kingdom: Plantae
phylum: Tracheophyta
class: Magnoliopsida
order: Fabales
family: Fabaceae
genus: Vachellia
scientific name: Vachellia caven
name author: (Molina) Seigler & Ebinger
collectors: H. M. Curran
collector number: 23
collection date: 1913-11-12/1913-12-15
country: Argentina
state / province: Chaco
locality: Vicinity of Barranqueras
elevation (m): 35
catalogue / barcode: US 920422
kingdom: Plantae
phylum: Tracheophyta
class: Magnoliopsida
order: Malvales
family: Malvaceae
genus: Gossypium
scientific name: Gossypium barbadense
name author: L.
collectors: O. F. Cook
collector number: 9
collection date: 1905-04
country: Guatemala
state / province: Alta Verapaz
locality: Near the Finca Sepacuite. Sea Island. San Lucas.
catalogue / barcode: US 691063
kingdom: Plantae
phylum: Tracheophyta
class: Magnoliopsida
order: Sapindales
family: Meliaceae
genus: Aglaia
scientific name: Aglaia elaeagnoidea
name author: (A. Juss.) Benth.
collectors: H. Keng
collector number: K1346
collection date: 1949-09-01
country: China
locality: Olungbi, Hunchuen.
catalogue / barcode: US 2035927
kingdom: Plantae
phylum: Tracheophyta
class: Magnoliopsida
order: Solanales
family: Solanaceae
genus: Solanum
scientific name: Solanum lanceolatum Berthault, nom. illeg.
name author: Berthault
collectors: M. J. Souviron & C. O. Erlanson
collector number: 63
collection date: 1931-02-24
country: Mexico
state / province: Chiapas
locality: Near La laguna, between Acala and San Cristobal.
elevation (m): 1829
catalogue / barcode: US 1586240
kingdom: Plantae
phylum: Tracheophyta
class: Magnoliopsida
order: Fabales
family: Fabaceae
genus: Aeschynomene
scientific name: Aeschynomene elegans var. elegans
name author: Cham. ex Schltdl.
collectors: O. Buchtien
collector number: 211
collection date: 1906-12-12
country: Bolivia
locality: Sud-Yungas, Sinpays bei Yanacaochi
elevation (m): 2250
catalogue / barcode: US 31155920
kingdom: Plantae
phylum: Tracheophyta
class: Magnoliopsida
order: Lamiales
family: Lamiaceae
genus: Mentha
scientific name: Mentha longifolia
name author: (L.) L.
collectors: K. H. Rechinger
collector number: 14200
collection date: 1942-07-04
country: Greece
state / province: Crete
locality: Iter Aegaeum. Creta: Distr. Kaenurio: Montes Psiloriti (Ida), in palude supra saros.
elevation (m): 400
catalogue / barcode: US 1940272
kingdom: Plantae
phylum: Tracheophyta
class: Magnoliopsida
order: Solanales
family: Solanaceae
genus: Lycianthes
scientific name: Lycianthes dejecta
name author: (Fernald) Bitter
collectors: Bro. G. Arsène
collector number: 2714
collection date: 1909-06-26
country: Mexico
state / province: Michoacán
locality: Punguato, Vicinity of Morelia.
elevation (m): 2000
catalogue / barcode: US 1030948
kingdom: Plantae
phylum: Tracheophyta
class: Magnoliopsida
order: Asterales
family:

* [Written instruction]: Format the lines above as a JSON list of strings, starting at the line that contains "locality: Near La" and ending at the line that contains "collector number: 211", one string per line, with blank lines left out.

* [Written solution]:
[
  "locality: Near La laguna, between Acala and San Cristobal.",
  "elevation (m): 1829",
  "catalogue / barcode: US 1586240",
  "kingdom: Plantae",
  "phylum: Tracheophyta",
  "class: Magnoliopsida",
  "order: Fabales",
  "family: Fabaceae",
  "genus: Aeschynomene",
  "scientific name: Aeschynomene elegans var. elegans",
  "name author: Cham. ex Schltdl.",
  "collectors: O. Buchtien",
  "collector number: 211"
]